[SECÇÃO DO DOCUMENTO]:
┄┄┄┄┄┄┄┄┄┄┄┄┄┄┄┄┄┄┄┄
Artigos

“Jingle bells” q.b.

Elevadores, centros comerciais, passeios, restaurantes, cafés, lojas – nestes dias, onde é que conseguimos estar sem ficarmos expostos a alguma variedade de música “natalícia”?

Ultimamente, os psicólogos começaram a avisar que ouvir música de Natal em demasia pode ser prejudicial para a saúde mental, criando tanto o sentimento de ser encurralado (o imperativo de comprar prendas, organizar jantares e celebrações....) como levando à exaustão daqueles que são obrigados de a ouvir no seu lugar de trabalho durante largas horas e de maneira repetitiva. Por exemplo, conforme a Associação Psiquiátrica Americana, 61% de população sente-se estressada durante a época festiva. Uma vez que a música apela diretamente às nossas emoções, contornando o raciocínio, a única defesa dos trabalhadores expostos a essa música é tentar desligar emocionalmente e não ouvir o que se está a ouvir. Contudo, esse esforço gasta muita energia mental, resultando em cansaço e irritação.

O assim chamado “efeito de mera exposição”, associado à familiaridade prévia com as coisas, funciona também neste caso, mas depois de algumas exposições começa a provocar respostas negativas no cérebro.

Do ponto de vista dos comerciantes, a situação é exatamente oposta: os estudos demonstram que a música festiva induz a vontade de comprar e comprar mais. E, efetivamente, o equilíbrio certo entre os aromas e canções pode causar uma resposta mais positiva relativamente ao ambiente circundante.

No entanto, já há largos anos, a máquina comercial obriga-nos pensar sobre a época festiva meses antes do seu lugar no calendário (caso documentado nos EUA refere já o dia 22 de outubro) e, por isso, quando ela efetivamente chega, muitos de nós já estão cansados, irritados e até mesmo repugnados, sem saber precisamente porquê.

Solução teórica? Evitar esta música até ao mês de dezembro. Mas, na prática, isso simplesmente não resulta. Já o mês de novembro traz os sininhos do trenó e edições especiais de canções de Natal por cantores populares. Para aqueles que no seu trabalho ouvem as mesmas dez canções dez ou mais vezes por dia, traz também um pouco de loucura.

Ademais, numa espécie de “síndrome de Estocolmo”, essas canções aninham-se nas nossas cabeças e, tal e qual uns cucos, expulsam pensamentos coerentes e põem-nos a trautear num ciclo automatizado e vicioso até perdermos a noção de porque é que o estamos a fazer. Nem se fale sobre o tentar adormecer enquanto esses cucos cantam o seu canto de sereia e fazem-nos perder sorrateiramente o juízo.
┄┄┄┄┄┄┄┄┄┄┄┄┄┄┄┄┄┄┄┄
[INFORMAÇÃO EXTRAÍDA]:
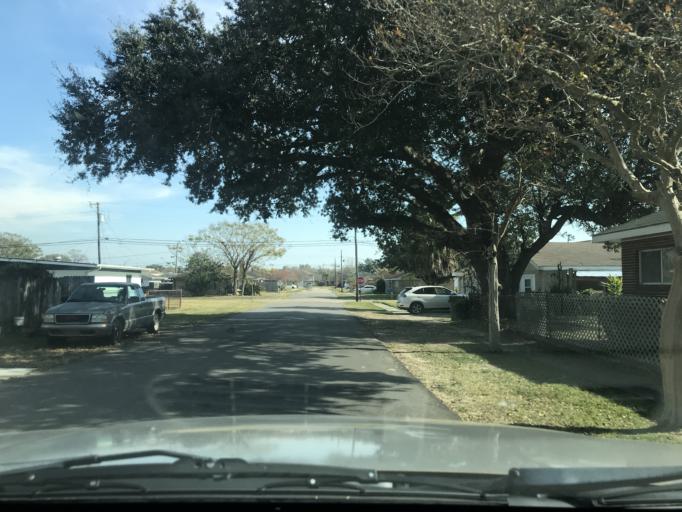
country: US
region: Louisiana
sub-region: Jefferson Parish
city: Marrero
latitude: 29.8909
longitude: -90.0895
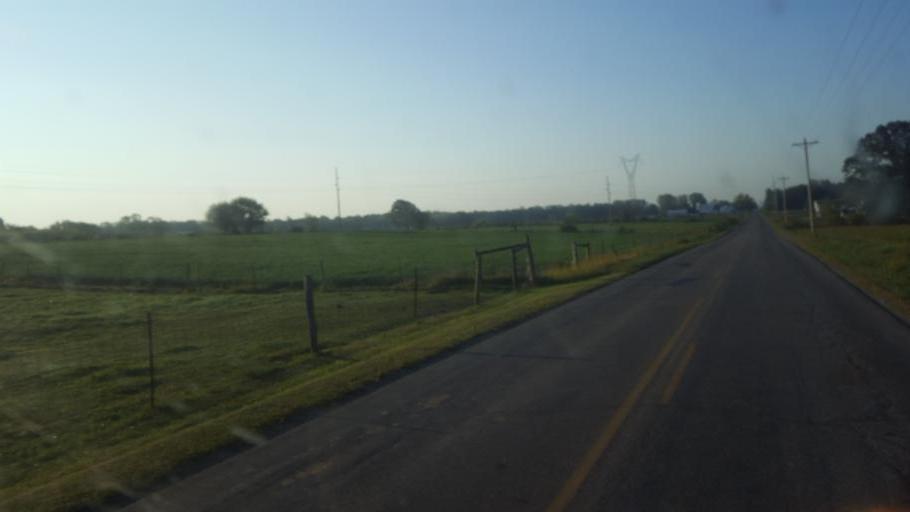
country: US
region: Indiana
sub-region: LaGrange County
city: Lagrange
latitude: 41.6153
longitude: -85.4244
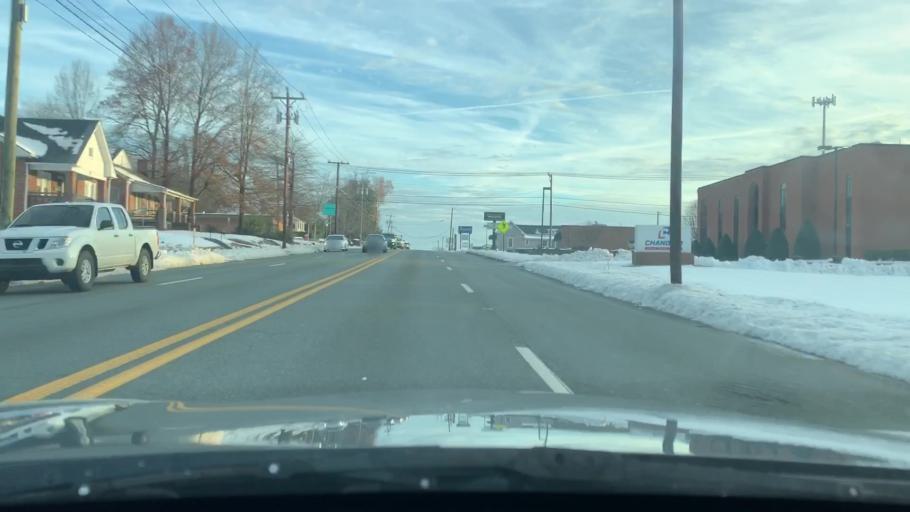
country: US
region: North Carolina
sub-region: Alamance County
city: Burlington
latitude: 36.0903
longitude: -79.4463
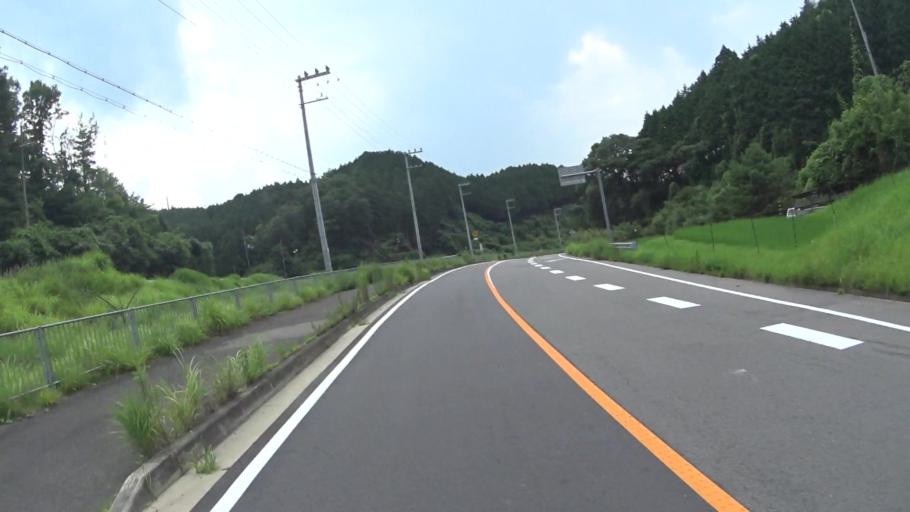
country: JP
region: Kyoto
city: Yawata
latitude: 34.8744
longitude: 135.7465
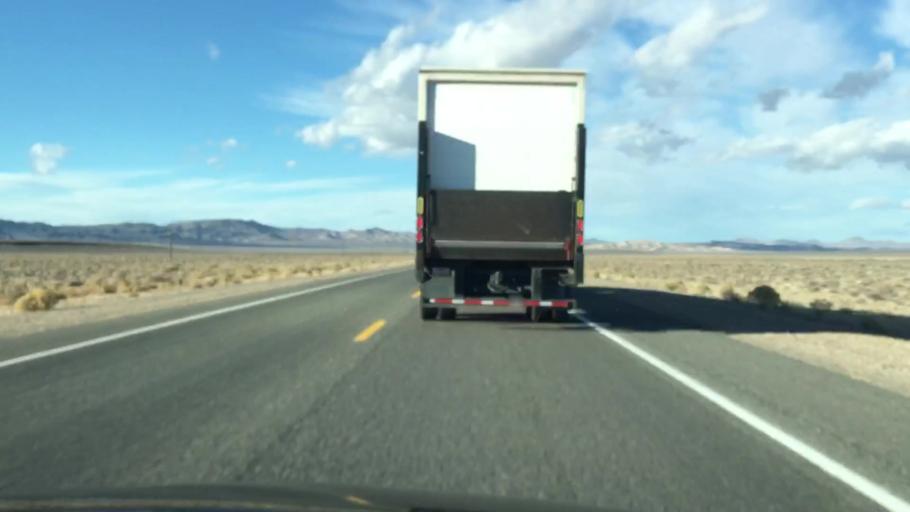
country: US
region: Nevada
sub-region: Esmeralda County
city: Goldfield
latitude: 37.4348
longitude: -117.1623
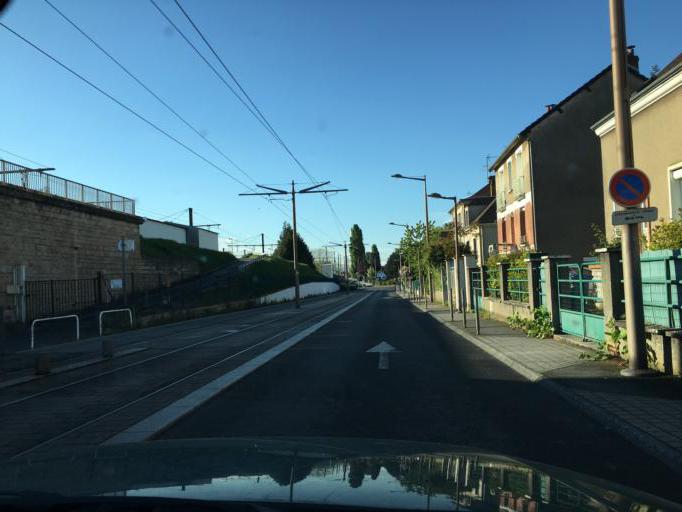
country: FR
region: Centre
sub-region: Departement du Loiret
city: Fleury-les-Aubrais
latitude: 47.9275
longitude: 1.9066
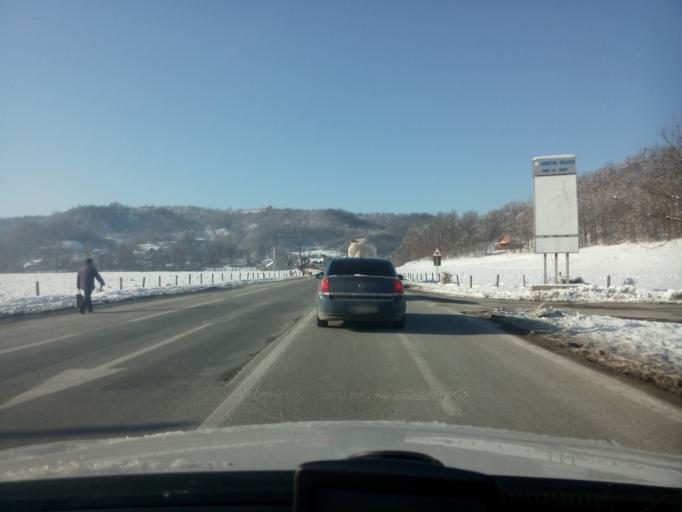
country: RO
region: Valcea
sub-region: Comuna Milcoiu
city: Milcoiu
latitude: 45.0257
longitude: 24.4887
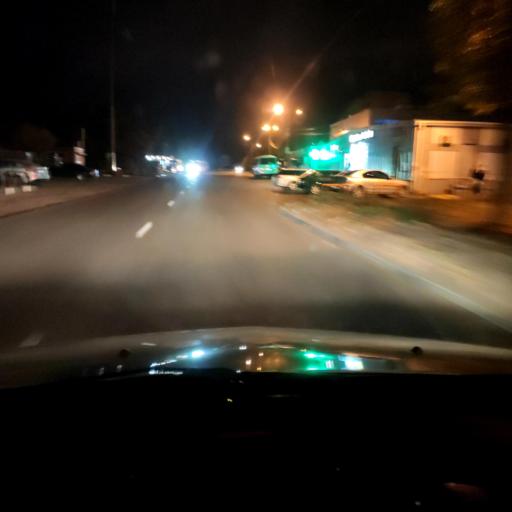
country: RU
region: Voronezj
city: Shilovo
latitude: 51.5517
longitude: 39.0891
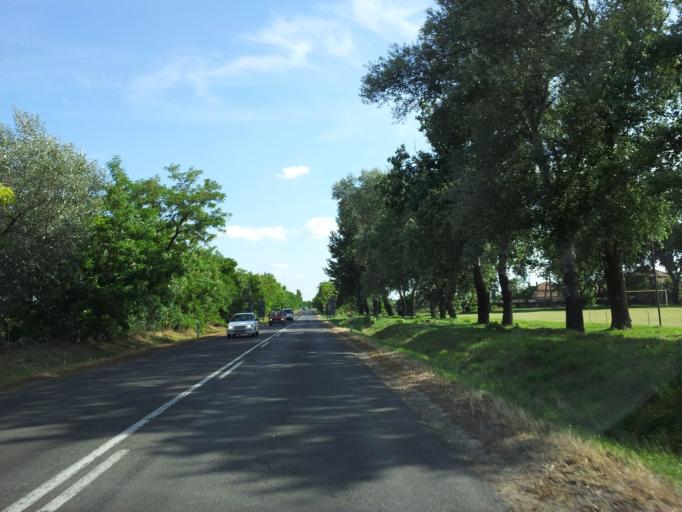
┄┄┄┄┄┄┄┄┄┄┄┄┄┄┄┄┄┄┄┄
[ENUNCIADO A]:
Que locais enumera a primeira frase do artigo sobre a música de Natal como sítios onde ficamos expostos a essa música?
[ENUNCIADO B]:
Prossiga o artigo sobre a música de Natal a partir da última frase apresentada.

[RESPOSTA A]:
Elevadores, centros comerciais, passeios, restaurantes, cafés e lojas.

[RESPOSTA B]:
E alguns destes cucos são propriamente “earworms”, vermes de ouvido, conforme um estudo no jornal Psicologia da Estética, Criatividade e Artes. Isso significa que são melodias insidiosas, chamativas, que se colam à nossa mente e as quais não conseguimos sacudir. Representam assim um enigma mental para o qual cada um precisa de encontrar o seu método de distração – alguns pacientes utilizam palavras-cruzadas, alguns fazem jogging, e outros cantam outra canção qualquer, de preferência, lenta.

Aparentemente, quase um quarto da população americana considera a música sazonal o aspeto mais temido da época e um quarto da população britânica ativamente desgosta da música de Natal. Contudo, os comerciantes dominam a psicologia de mercado e escolhem canções de Natal lentas, que o vão fazer mexer-se mais lentamente na loja e gastar mais tempo olhando para os produtos.

Existem, no entanto, vários aspetos positivos associados à época festiva: o sentido de nostalgia, que nos liga com o nosso passado e os nossos queridos que já não estão connosco, com a altura quando nós próprios ainda acreditávamos no Pai Natal e com os bons tempos vividos com uma pessoa amada. Por conseguinte, decorar a casa e a árvore mais cedo e ouvir as músicas por mais tempo, pode nos ligar mais intimamente com os tempos de outrora.

É altura de viver e demonstrar as emoções mais belas e positivas que somos capazes de sentir, mas quanto mais consciência sobre este fenómeno sazonal tivermos, mais nos vamos poder entregar ao espírito das festas sem sermos “objetos” ou “pacientes”. Bom Natal, Boas Festas e também boa música natalícia... mas q.b.!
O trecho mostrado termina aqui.